* _Assigned task A_: In the forum thread on fear and debt, why does dozy say the Tories don't want to build a mountain of houses?
* _Assigned task B_: Copy the part of the forum thread on fear and debt that opens with "The property/ land" and closes with "the midnight sun.", changing "family" to "household".

* _Study text_:
-------------------------

# General > Politics >  Fear and debt

## dozy

An economic  disaster built on property and debt is Westminsters answer to going it alone. The crazy Tories have for years built friends and supporters by pushing folk into greater debt and telling them that their property will be their cash cow so high mortgage payment are OK . We won't be able to use manufacturing, IT or financial services to make the money as they just don't cut the mustard or have been destroyed by the Tories in order to keep the pesants in their place. So with the property bubble and personal debt ballooning all on course to burst soon . We hear the Westminster followers chanting " believe in Westminster as they have the answer" another Billy Graham moment.  The only truth we get from Westminster is " the lies have it ,the lies have it" .

----------


## dozy

Thanks for the PM and to answer the question .YES theres a governments obsession with manipulating the housing market to give folk impression the country is booming is madness . The Tories give £10 billion to new home buyers ,but the sellers just put up the price so it was swallowed up in profits and this showed as the big six English house builders income rose by the same amount ., £10 billion. This had a knock on effect as all homes went up in value , but this is just more debt and those property rich Tories where rubbing their hands in glee . They stand up in Westminster a state' the country is booming and the growth in housing is a driving force. That's why they don't want to build a mountain of houses as that would drive down values and scupper their  " glitter on a turd ' politics. Don't be fooled .

----------


## Fulmar

Do you own your house?

----------


## dozy

The property/ land has been in my family for well over 700 years and has been handed down. You cant buy land or homes here if your ancestries can't be traced back to before 1900.   Land of the midnight sun.

----------


## Fulmar

_You cant buy land or homes here if your ancestries can't be traced back to before 1900. 
_What place are you referring to? Plenty of people are buying property with land in Caithness.
I am surmising that you must be a substantial land owner (estate?) if you can trace your ancestry back as far as 700 years. Must be worth a fair bit....

----------


## dc1

dozy what a lot of rubbish you talk .I own my own house and so do my children  are you in Russia or somewhere like that

----------


## dozy

dc1 what a lot of rubbish you talk .if you have 1 penny of secured debt its the bank that owns your house and so your children will have little chance or never own theirs. With all the debt they will carry piled up by this Tory government  are you living in land of OZ with those rudy slippers.  England is drowning in debt now never mind what it will be like after the leavers sorry lemmings push you over the edge . The Tories only took  Seven year to double the national debt and personal debt is just as bad and your bless fully happy . Nutter, and no it's not Russia. Here we don't have national debt just a national income from monies well invested  and controlling interest in most of Europes big companies.. I have never had nor will my children need a mortgage  can you say the same. Think on this ' you can have debt or taxes but you can't have both except of England . The rich don't have debt and don't pay tax ,thats just for the poor' . Which one are you.

-------------------------

* _Data under study_:
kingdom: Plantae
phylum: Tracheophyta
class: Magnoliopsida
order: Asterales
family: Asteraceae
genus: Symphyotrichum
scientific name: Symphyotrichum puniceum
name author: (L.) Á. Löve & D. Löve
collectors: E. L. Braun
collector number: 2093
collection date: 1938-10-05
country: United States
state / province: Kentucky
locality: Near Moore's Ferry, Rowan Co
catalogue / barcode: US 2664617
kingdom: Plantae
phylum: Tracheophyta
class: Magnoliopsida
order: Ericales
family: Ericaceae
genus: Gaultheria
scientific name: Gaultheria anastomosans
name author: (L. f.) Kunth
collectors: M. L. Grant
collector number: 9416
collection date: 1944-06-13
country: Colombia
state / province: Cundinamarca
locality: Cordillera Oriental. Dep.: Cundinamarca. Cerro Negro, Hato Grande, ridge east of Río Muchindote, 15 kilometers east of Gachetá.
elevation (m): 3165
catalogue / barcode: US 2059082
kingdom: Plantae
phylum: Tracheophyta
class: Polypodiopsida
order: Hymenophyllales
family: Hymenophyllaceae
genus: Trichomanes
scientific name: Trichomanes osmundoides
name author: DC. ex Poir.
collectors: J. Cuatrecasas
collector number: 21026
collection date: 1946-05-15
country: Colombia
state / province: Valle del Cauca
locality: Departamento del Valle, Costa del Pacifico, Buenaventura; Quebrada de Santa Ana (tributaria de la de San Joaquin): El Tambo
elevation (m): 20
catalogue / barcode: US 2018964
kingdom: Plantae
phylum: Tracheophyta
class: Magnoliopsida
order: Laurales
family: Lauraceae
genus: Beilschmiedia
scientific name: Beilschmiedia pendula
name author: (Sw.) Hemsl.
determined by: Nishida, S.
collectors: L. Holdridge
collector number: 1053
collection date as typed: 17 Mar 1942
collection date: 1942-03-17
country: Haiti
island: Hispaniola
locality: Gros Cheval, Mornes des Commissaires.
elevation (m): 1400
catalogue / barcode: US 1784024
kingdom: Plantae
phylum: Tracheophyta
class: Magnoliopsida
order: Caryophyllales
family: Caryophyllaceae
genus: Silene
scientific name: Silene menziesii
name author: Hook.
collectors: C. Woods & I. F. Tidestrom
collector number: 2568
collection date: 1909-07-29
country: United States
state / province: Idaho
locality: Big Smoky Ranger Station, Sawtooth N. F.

-------------------------

* _Final answer A_: Dozy says building a mountain of houses would drive down property values. That would scupper what dozy calls the Tories' "glitter on a turd" politics.

* _Final answer B_:
The property/ land has been in my household for well over 700 years and has been handed down. You cant buy land or homes here if your ancestries can't be traced back to before 1900.   Land of the midnight sun.